- [YOUR GOAL]: What is expected is a word-for-word copy of all the entries.

- [TASK MATERIAL]:
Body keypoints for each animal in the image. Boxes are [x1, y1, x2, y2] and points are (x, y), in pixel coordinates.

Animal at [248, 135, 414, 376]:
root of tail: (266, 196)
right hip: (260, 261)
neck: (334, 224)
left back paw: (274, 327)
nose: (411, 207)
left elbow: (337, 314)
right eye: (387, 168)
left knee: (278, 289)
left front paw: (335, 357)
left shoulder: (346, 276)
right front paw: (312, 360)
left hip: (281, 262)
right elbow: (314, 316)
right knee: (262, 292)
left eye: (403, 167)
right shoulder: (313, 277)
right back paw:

- [EXERCISE RESULT]:
Body keypoints for each animal in the image. Boxes are [x1, y1, x2, y2] and points are (x, y), in pixel coordinates.

Animal at [248, 135, 414, 376]:
root of tail: (266, 196)
right hip: (260, 261)
neck: (334, 224)
left back paw: (274, 327)
nose: (411, 207)
left elbow: (337, 314)
right eye: (387, 168)
left knee: (278, 289)
left front paw: (335, 357)
left shoulder: (346, 276)
right front paw: (312, 360)
left hip: (281, 262)
right elbow: (314, 316)
right knee: (262, 292)
left eye: (403, 167)
right shoulder: (313, 277)
right back paw:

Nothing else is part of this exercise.